Latest update March 25th, 2025 7:08 AM
Jun 17, 2014 News
The Guyana Telephone and Telegraph Company (GT&T) has said that it notes with grave concern the relentless campaign by BK International Inc. to shift blame to the telephone company for the delay in the East Bank Demerara road project.
According to the telephone company, BK continues to misrepresent the facts surrounding the inordinate delays in the execution of the East Bank Demerara Road Projects. The company said yesterday that it can confirm that there are infrastructural facilities which are still to be re-located away from the project zone.
There was the expectation that GT&T should finance the re-location of the various infrastructure facilities “out-of-pocket.”
“For us, this is not an option… and having agreed on May 6, 2014 to a court-supervised settlement in which we waived some $20.5 million, we are still awaiting the payment of this sum awarded, which is to be used for the re-location of the said facilities.”
The telephone company further noted that while it is true that as recent as May 6, last, GT&T issued an invoice for cable damaged to the tune of $396,652, lest the issues become muddled, the public must be told that this damage occurred in the project area at Lot 3, East Bank Four Lane Road project and not in the Timehri road project area.
GT&T said that the contractor’s statement about the depth of cables is at best speculative and GT&T refutes this allegation in its entirety. “The contractor was in no way involved in the laying of these cables in 1993 and to the best of our knowledge, is not in possession of the “as-built” drawings” the telephone company stated.
The telephone company said that it can “say without fear of contradiction that these cables were laid following strict engineering specifications.”
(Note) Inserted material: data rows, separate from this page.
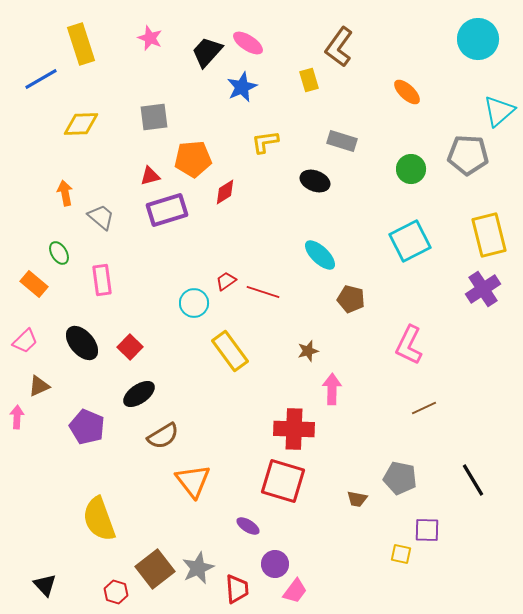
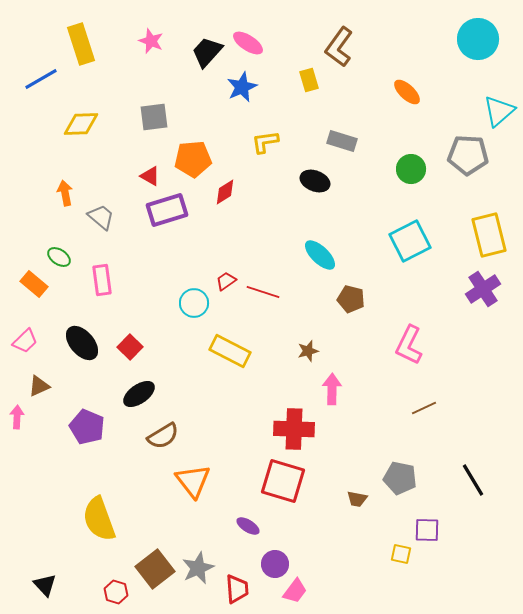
pink star at (150, 38): moved 1 px right, 3 px down
red triangle at (150, 176): rotated 45 degrees clockwise
green ellipse at (59, 253): moved 4 px down; rotated 25 degrees counterclockwise
yellow rectangle at (230, 351): rotated 27 degrees counterclockwise
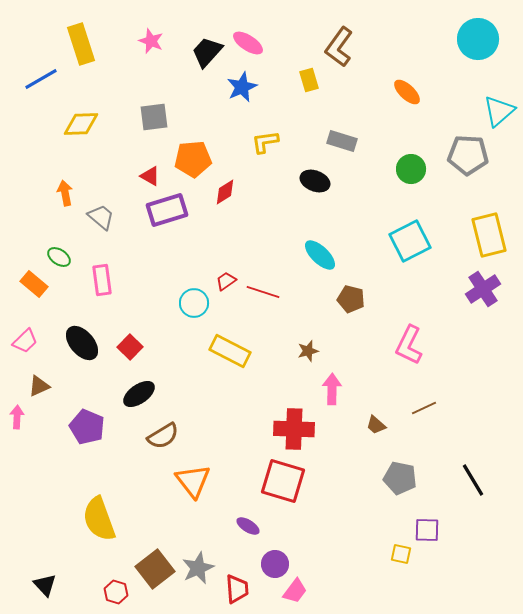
brown trapezoid at (357, 499): moved 19 px right, 74 px up; rotated 30 degrees clockwise
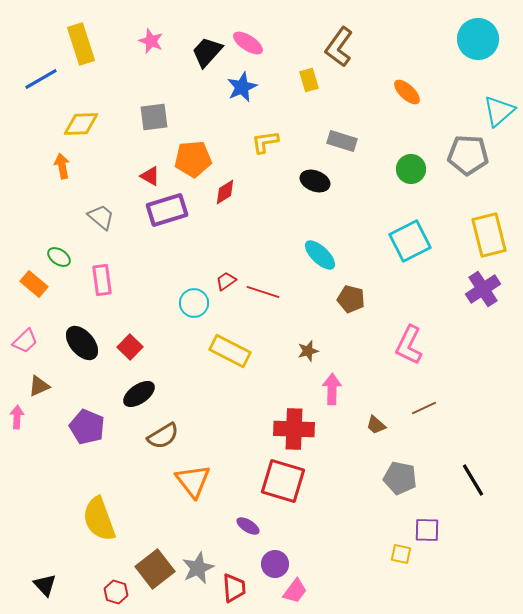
orange arrow at (65, 193): moved 3 px left, 27 px up
red trapezoid at (237, 589): moved 3 px left, 1 px up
“What BK International is careful not to mention is that mindful of landscape changes which could occur with time, GT&T excavated pilot holes and placed “route markers” to mitigate accidental cable damage during construction.”
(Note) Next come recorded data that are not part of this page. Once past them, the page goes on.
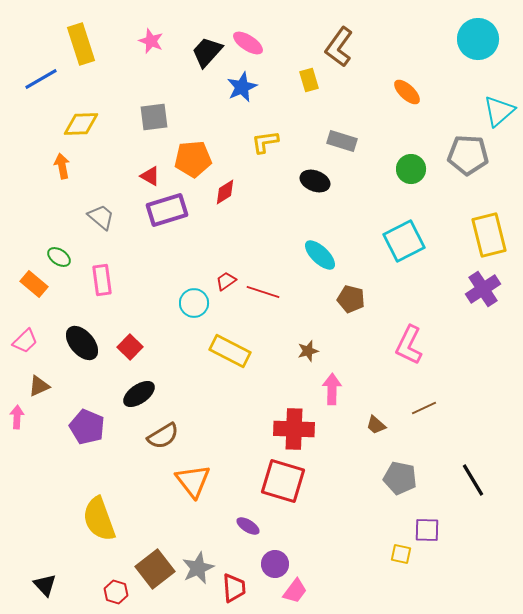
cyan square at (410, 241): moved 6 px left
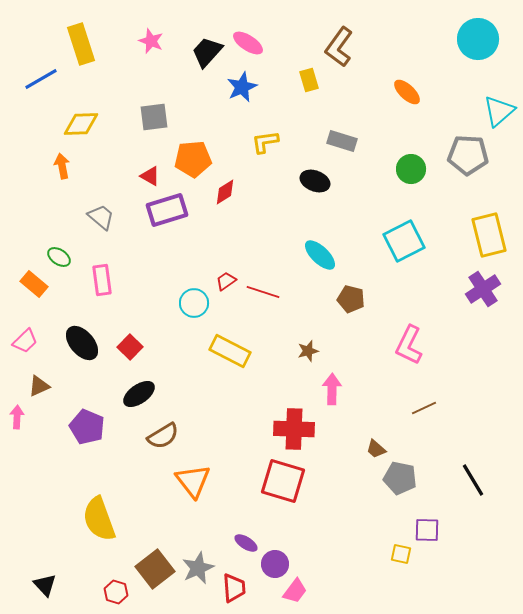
brown trapezoid at (376, 425): moved 24 px down
purple ellipse at (248, 526): moved 2 px left, 17 px down
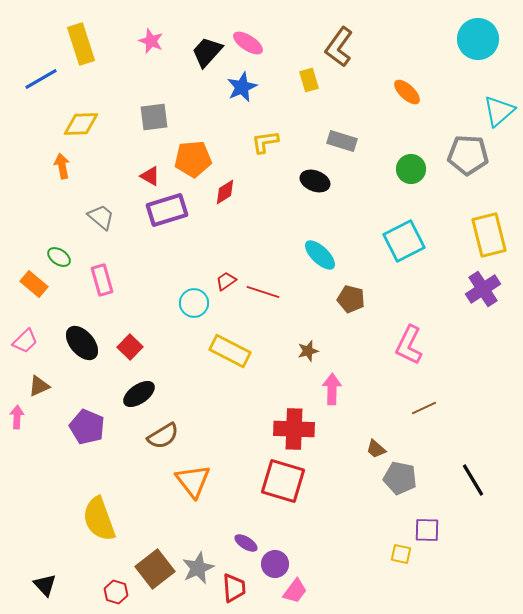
pink rectangle at (102, 280): rotated 8 degrees counterclockwise
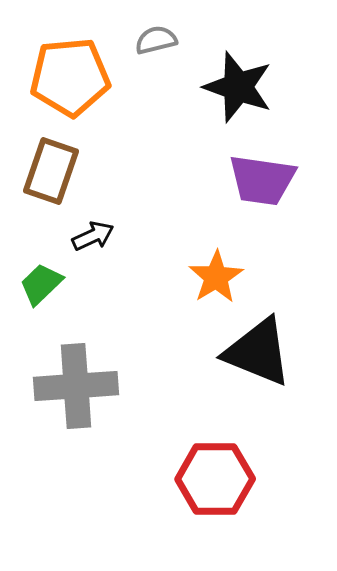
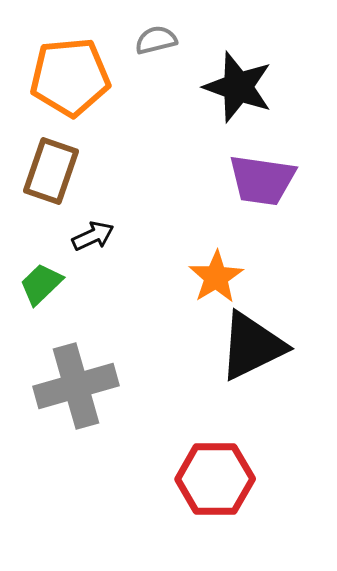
black triangle: moved 6 px left, 6 px up; rotated 48 degrees counterclockwise
gray cross: rotated 12 degrees counterclockwise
The company said that the initiatives are consistent with good engineering practices, and were conducted with the contractor’s representatives as early as August 2011 and again in January 2012.
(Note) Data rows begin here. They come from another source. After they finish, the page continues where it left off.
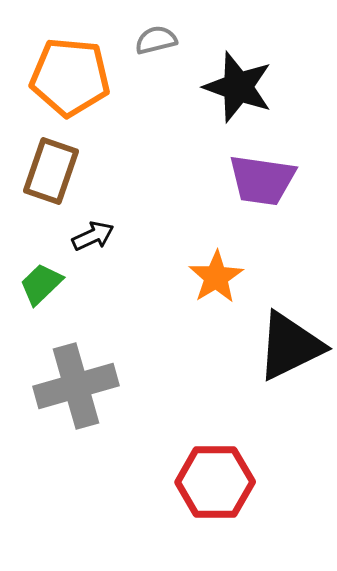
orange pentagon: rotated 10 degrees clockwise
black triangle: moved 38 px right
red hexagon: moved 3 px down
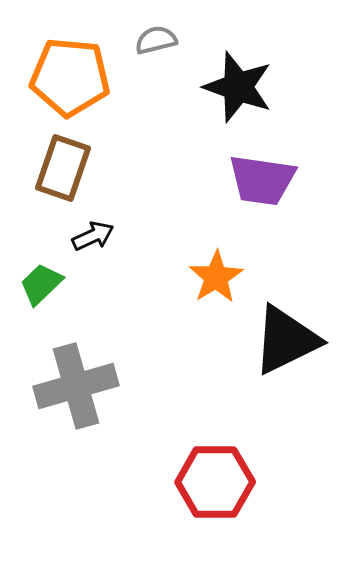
brown rectangle: moved 12 px right, 3 px up
black triangle: moved 4 px left, 6 px up
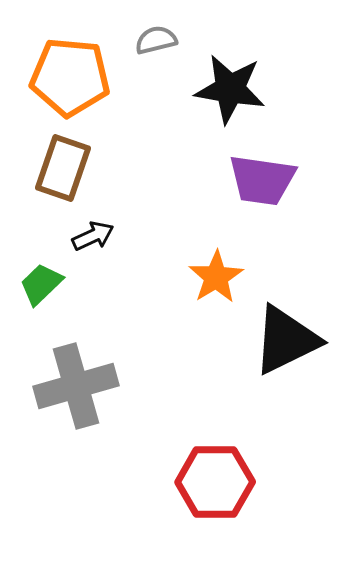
black star: moved 8 px left, 2 px down; rotated 10 degrees counterclockwise
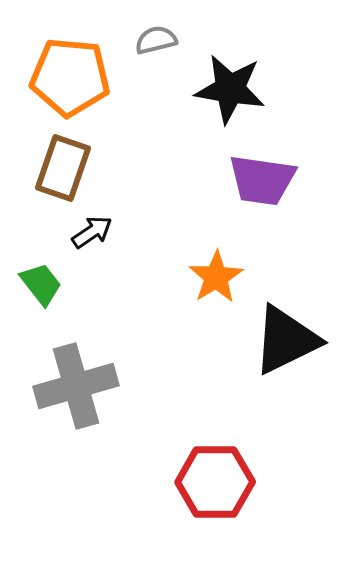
black arrow: moved 1 px left, 4 px up; rotated 9 degrees counterclockwise
green trapezoid: rotated 96 degrees clockwise
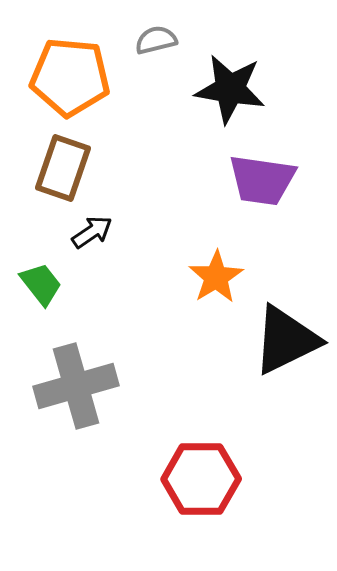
red hexagon: moved 14 px left, 3 px up
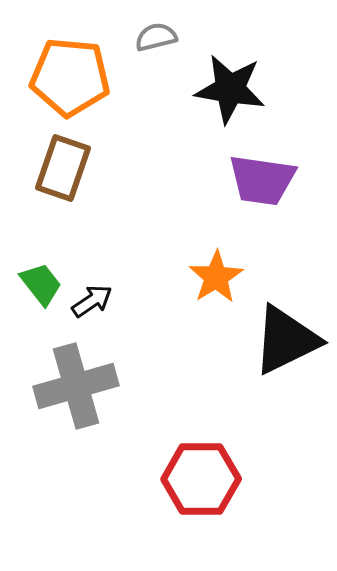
gray semicircle: moved 3 px up
black arrow: moved 69 px down
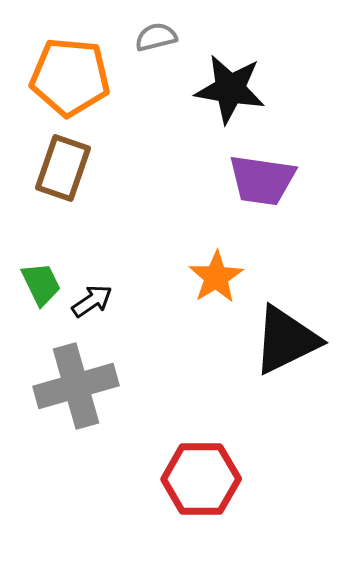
green trapezoid: rotated 12 degrees clockwise
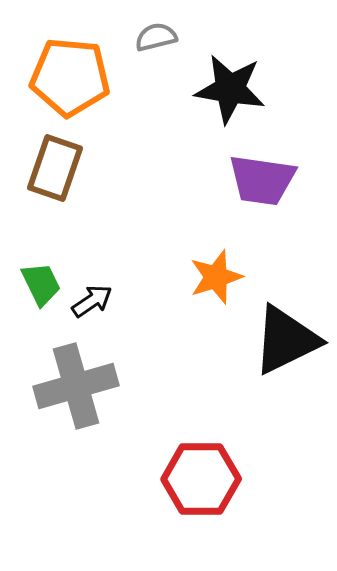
brown rectangle: moved 8 px left
orange star: rotated 14 degrees clockwise
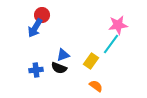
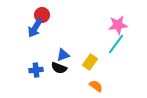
cyan line: moved 5 px right
yellow rectangle: moved 1 px left, 1 px down
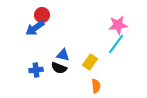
blue arrow: rotated 24 degrees clockwise
blue triangle: rotated 32 degrees clockwise
orange semicircle: rotated 48 degrees clockwise
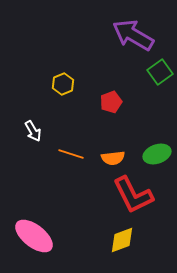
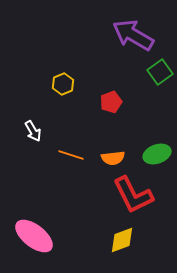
orange line: moved 1 px down
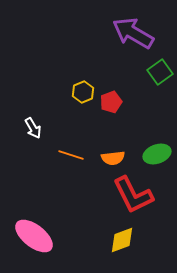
purple arrow: moved 2 px up
yellow hexagon: moved 20 px right, 8 px down
white arrow: moved 3 px up
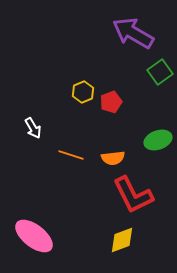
green ellipse: moved 1 px right, 14 px up
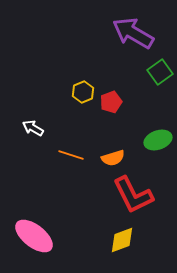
white arrow: rotated 150 degrees clockwise
orange semicircle: rotated 10 degrees counterclockwise
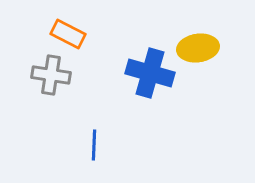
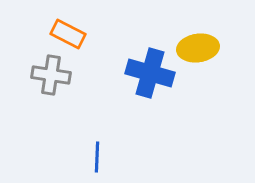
blue line: moved 3 px right, 12 px down
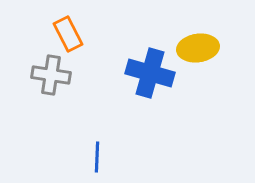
orange rectangle: rotated 36 degrees clockwise
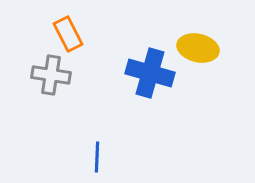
yellow ellipse: rotated 21 degrees clockwise
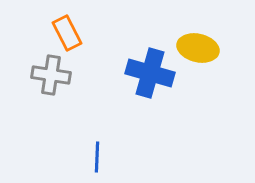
orange rectangle: moved 1 px left, 1 px up
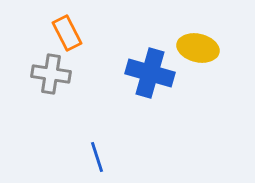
gray cross: moved 1 px up
blue line: rotated 20 degrees counterclockwise
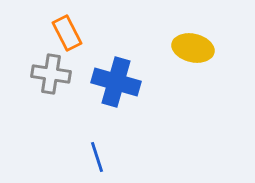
yellow ellipse: moved 5 px left
blue cross: moved 34 px left, 9 px down
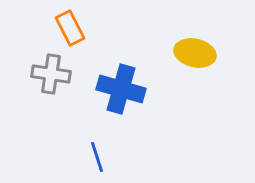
orange rectangle: moved 3 px right, 5 px up
yellow ellipse: moved 2 px right, 5 px down
blue cross: moved 5 px right, 7 px down
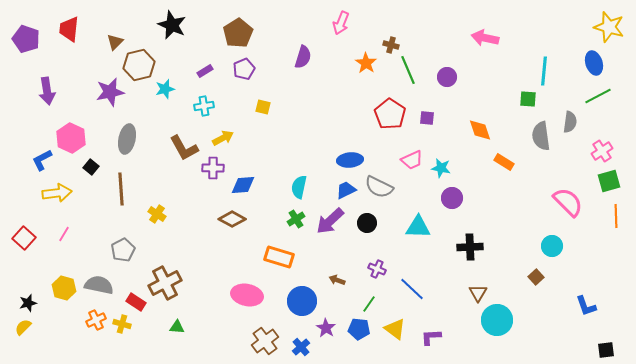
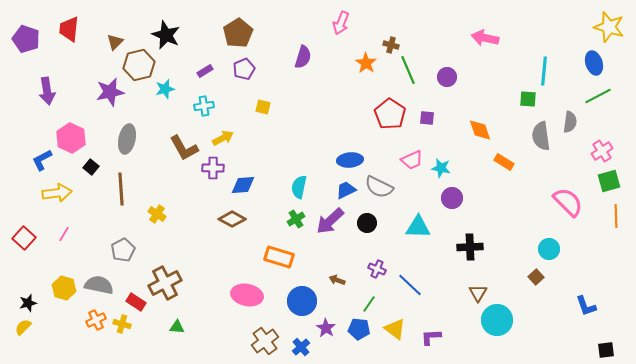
black star at (172, 25): moved 6 px left, 10 px down
cyan circle at (552, 246): moved 3 px left, 3 px down
blue line at (412, 289): moved 2 px left, 4 px up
GT&T explained that its management team has numerous networks to operate and maintain and hundreds of thousands of customers to satisfy.
“Repeated replies to the Contractor’s spurious allegations distract from these responsibilities and are therefore not a high priority for us.”
“Our principal counterpart in Government road construction activities is the Ministry of Public Works, not any individual contractor,” GT&T noted.
The telephone company made it clear that it will remain ready and willing to collaborate with any and all road construction contractors, and that its preference is to continue to utilize the appropriate established mechanisms for constructive collaboration with the Ministry “as opposed to engaging in a counter-productive series of accusations and rebuttals in the media.”